Tomas Tobé, député au Parlement européen accorde une priorité à la recherche des causes profondes de la crise migratoire. « On espère que ce sommet soit le terrain de discussions à bâtons rompus », a-t-il déclaré, le 15 février 2022, aux médias invités à couvrir le sommet.
Pour ce conservateur du Parti populaire européen, l’enjeu est de travailler, en synergie, sur ces questions sensibles. « J’espère vraiment que nous pourrons progresser avec des discussions franches. Il faut trouver un cadre de coopération bénéfique à chacun. La question ne se limite pas au retour et à la réadmission des migrants», a-t-il ajouté.

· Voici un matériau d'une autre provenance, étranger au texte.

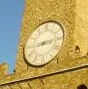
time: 8:44
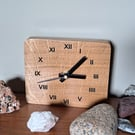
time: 3:07
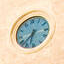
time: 6:37
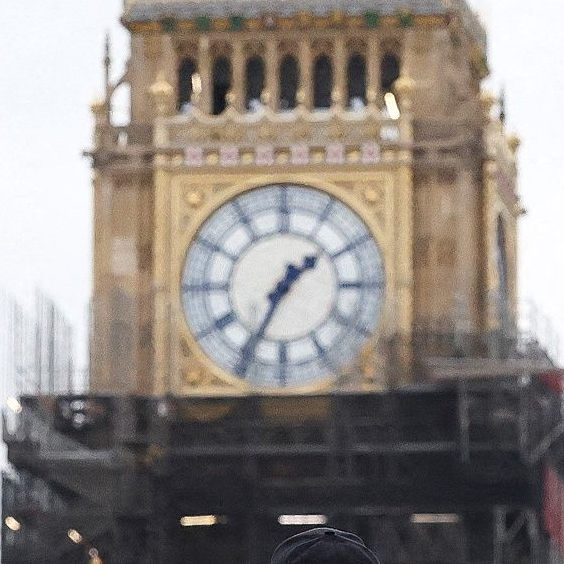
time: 1:34
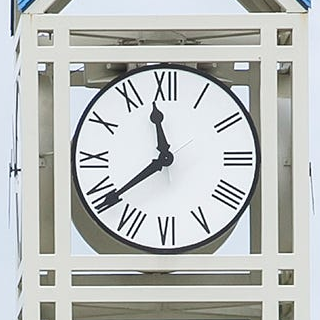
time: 11:38
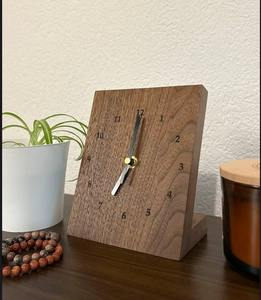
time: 7:00
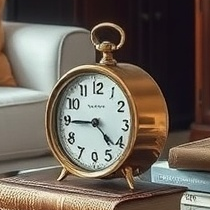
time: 4:44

Franchise et pragmatisme. Ce sont aussi les vœux de Pierrette Fofana, Vice-présidente de la Commission du Développement. Cependant, la déléguée des relations avec le Parlement panafricain est allée plus loin pour déplorer l’hostilité qui se développe sur la migration.
« La raison primordiale est cette idée que les migrants ont plus de droits, beaucoup de facilités. Ce qui est faux », a-t-elle déploré avant d’espérer des discussions sincères. « On peut aussi se dire des vérités qui font mal », a-t-elle martelé aux médias.

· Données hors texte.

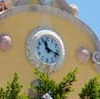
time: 11:18
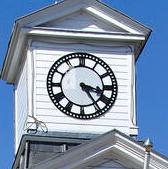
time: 3:24
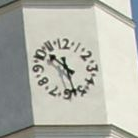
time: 10:28
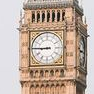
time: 8:45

Le sommet de Bruxelles devrait déboucher sur des mécanismes précis en vue de favoriser la migration légale. Les débats pourraient aussi conduire au renforcement de la lutte contre le trafic des passeurs et la consolidation des actions de retour et de réadmission. En outre, la réponse durable se trouve dans la création de richesse et d’emplois en Afrique. « Ensemble, nous pouvons créer des milliers d’emplois, stimuler le commerce. Il faut une croissance durable », a suggéré le parlementaire européen. La députée Pierrette Fofana voit aussi dans la création d’emplois, une des véritables portes de sortie de crise. Mais, insiste-t-elle, des efforts de sensibilisation sont nécessaires, avec la contribution de la diaspora.